Читаем The Tell-Tale Brain: A Neuroscientist's Quest for What Makes Us Human полностью

I find it intriguing that the visual metaphor is probably understood by the right hemisphere long before the more literal-minded left hemisphere can spell out the reasons. (Unlike a lot of flaky pop psychology lore about hemispheric specialization, this particular distinction probably does have a grain of truth.) I am tempted to suggest that there is ordinarily a translation barrier between the left hemisphere’s language-based, propositional logic and the more oneiric (dream like), intuitive “thinking” (if that’s the right word) of the right, and great art sometimes succeeds by dissolving this barrier. How often have you listened to a strain of music that evokes a richness of meaning that is far more subtle than what can be articulated by the philistine left hemisphere?

FIGURE 8.4 A stone nymph below an arching bough, looking heavenward for divine inspiration. Khajuraho, India, eleventh century.

A more mundane example is the use of certain attention-drawing tricks used by designers. The word “tilt” printed in visually tilted letters produces a comical yet pleasing effect. This tempts me to posit a separate law of aesthetics, which we might call “visual resonance,” or “echo” (although I am wary of falling into the trap that some Gestaltists fell into of calling every observation a law). Here the resonance is between the concept of the word “tilt” with its actual literal tilt, blurring the boundary between conception and perception.

In comics, words like “scared,” “fear,” or “shiver” are often printed in wiggly lines as if the letters themselves were trembling. Why is this so effective? I’d say it is because the wiggly line is a spatial echo of your own shiver, which in turn resonates with the concept of fear. It may be that watching someone tremble (or tremble as depicted metaphorically by a wiggly letters) makes you echo the tremble ever so slightly because it prepares you to run away, anticipating the predator that may have caused the other person to tremble. If so, your reaction time for detecting the word “fear” depicted in wiggly letters might be much shorter than if the word were depicted in straight lines (smooth letters), an idea that can be tested in the laboratory.2

I will conclude my comments on the aesthetic law of metaphor with Indian art’s greatest icon: The Dancing Shiva, or Nataraja.
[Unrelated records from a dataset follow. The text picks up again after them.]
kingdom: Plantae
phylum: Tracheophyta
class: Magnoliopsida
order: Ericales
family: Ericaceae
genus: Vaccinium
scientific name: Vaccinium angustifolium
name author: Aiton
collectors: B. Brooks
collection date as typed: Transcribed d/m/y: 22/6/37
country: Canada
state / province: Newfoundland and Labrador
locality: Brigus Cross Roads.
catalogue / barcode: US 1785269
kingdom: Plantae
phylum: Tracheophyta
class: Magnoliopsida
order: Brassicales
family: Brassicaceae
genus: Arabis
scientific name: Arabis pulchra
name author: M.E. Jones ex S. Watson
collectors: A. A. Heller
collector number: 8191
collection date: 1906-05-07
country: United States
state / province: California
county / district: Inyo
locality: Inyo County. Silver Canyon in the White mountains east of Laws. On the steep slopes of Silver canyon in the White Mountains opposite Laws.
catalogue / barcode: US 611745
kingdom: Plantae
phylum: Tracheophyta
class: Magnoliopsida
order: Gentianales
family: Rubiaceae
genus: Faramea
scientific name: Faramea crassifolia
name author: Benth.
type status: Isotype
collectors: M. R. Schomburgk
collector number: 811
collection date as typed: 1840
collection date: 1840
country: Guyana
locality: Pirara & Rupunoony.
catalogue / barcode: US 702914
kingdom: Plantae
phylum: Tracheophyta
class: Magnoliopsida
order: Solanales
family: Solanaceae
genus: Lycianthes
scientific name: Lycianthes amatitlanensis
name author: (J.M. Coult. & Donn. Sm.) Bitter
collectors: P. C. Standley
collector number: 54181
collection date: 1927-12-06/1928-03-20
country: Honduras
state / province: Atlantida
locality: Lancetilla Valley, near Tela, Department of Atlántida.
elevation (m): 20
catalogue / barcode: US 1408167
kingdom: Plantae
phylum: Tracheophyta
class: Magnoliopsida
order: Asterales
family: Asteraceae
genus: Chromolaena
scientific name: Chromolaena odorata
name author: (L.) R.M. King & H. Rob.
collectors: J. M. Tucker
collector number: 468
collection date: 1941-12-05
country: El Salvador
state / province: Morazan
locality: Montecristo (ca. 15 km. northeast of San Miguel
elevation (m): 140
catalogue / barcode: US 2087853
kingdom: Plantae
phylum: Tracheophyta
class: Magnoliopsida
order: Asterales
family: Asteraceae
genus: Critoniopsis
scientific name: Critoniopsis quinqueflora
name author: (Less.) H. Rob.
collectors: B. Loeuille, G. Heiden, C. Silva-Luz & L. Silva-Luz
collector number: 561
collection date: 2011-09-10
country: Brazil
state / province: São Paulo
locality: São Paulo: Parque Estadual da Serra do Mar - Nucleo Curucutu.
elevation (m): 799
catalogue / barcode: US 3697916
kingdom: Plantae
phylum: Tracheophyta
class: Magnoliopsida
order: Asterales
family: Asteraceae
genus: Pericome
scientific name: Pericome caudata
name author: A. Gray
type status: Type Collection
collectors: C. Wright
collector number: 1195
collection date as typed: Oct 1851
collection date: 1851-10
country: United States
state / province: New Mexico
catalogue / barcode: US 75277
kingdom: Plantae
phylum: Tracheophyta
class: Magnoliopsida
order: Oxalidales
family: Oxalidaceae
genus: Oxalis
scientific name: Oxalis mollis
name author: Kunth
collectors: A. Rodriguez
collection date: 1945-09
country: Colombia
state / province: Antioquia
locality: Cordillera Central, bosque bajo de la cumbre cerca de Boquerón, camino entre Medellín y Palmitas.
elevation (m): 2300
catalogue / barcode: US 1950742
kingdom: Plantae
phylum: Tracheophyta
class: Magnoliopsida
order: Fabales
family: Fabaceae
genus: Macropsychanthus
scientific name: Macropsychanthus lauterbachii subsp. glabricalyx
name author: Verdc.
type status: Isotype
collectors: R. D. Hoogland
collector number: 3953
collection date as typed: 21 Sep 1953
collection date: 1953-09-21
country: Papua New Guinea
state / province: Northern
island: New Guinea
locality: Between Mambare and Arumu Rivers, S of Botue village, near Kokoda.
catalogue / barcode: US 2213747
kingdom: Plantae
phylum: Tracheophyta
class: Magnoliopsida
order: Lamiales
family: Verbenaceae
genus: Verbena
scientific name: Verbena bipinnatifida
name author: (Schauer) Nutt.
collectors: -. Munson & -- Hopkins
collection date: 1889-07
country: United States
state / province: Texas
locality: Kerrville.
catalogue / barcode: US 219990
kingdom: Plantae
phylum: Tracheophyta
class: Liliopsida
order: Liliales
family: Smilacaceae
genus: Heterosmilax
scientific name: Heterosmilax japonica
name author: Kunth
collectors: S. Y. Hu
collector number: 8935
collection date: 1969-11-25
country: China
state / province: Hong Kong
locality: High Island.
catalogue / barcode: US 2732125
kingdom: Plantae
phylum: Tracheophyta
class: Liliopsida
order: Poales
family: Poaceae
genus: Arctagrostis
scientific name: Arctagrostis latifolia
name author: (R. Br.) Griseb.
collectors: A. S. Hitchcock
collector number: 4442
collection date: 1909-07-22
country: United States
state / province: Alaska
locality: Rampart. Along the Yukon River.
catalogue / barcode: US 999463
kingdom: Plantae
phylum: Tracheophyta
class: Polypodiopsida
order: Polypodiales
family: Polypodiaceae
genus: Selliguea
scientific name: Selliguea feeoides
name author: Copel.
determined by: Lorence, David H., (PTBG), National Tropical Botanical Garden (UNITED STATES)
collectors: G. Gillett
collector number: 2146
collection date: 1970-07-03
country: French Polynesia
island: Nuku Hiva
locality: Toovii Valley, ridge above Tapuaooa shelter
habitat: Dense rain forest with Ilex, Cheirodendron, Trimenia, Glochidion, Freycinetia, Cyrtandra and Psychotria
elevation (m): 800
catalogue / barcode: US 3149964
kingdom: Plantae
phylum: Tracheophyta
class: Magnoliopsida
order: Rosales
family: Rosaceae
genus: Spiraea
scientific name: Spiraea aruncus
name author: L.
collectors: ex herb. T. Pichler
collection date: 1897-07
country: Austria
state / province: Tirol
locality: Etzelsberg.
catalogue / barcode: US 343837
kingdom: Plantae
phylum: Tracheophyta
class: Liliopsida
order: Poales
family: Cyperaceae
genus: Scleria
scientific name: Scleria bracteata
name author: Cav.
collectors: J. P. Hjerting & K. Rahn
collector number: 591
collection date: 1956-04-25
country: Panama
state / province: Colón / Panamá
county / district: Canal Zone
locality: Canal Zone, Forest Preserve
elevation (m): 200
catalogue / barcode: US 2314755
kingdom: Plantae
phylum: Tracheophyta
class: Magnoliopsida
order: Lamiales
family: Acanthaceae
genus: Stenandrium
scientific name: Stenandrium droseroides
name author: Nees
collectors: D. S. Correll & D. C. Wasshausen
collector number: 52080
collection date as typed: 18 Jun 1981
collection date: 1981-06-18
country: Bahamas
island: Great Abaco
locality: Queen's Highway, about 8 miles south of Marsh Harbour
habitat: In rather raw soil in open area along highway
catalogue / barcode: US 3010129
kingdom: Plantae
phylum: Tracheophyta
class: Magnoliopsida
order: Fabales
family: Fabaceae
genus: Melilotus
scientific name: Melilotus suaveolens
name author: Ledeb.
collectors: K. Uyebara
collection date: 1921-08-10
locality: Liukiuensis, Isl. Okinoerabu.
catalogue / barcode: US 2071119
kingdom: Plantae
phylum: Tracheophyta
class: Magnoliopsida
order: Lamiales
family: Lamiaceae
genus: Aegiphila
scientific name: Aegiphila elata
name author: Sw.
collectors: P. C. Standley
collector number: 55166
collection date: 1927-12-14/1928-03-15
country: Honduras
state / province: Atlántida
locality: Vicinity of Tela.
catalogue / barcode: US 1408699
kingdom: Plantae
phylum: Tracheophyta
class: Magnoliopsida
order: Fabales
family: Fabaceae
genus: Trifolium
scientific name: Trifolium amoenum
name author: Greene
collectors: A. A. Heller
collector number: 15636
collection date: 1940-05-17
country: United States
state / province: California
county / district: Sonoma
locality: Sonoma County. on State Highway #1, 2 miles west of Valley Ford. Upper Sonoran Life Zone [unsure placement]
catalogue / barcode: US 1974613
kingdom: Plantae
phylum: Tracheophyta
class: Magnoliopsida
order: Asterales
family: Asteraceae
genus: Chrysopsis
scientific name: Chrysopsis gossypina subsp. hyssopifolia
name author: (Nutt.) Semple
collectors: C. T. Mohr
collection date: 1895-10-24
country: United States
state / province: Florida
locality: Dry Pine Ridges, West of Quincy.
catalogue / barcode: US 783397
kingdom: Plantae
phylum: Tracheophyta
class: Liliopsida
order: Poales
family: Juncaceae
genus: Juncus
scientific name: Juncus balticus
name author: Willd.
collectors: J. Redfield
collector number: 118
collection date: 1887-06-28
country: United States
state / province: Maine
In Chennai (Madras), there is bronze gallery in the state museum that houses a magnificent collection of southern Indian bronzes. One of its prize works is a twelfth-century Nataraja (Figure 8.5). One day around the turn of the twentieth century, an elderly firangi (“foreigner” or “white” in Hindi) gentleman was observed gazing at the Nataraja in awe. To the amazement of the museum guards and patrons, he went into a sort of trance and proceeded to mimic the dance postures. A crowd gathered around, but the gentleman seemed oblivious until the curator finally showed up to see what was going on. He almost had the poor man arrested until he realized the European was none other than the world-famous sculptor Auguste Rodin. Rodin was moved to tears by The Dancing Shiva. In his writings he referred to it as one of the greatest works of art ever created by the human mind.

You don’t have to be religious or Indian or Rodin to appreciate the grandeur of this bronze. At a very literal level, it depicts the cosmic dance of Shiva, who creates, sustains, and destroys the Universe. But the sculpture is much more than that; it is a metaphor of the dance of the Universe itself, of the movement and energy of the cosmos. The artist depicts this sensation through the skillful use of many devices. For example, the centrifugal motion of Shiva’s arms and legs flailing in different directions and the wavy tresses flying off his head symbolize the agitation and frenzy of the cosmos. Yet right in the midst of all this turbulence—this fitful fever of life—is the calm spirit of Shiva himself. He gazes at his own creation with supreme tranquility and poise. How skillfully the artist has combined these seemingly antithetical elements of movement and energy, on the one hand, and eternal peace and stability on the other. This sense of something eternal and stable (God, if you like) is conveyed partly by Shiva’s slightly bent left leg, which gives him balance and poise even in the midst of his frenzy, and partly by his serene, tranquil expression, which conveys a sense of timelessness. In some Nataraja sculptures this peaceful expression is replaced by an enigmatic half-smile, as though the great god were laughing at life and death alike.

FIGURE 8.5 Nataraja depicting the cosmic dance of Shiva. Southern India, Chola period, twelfth century.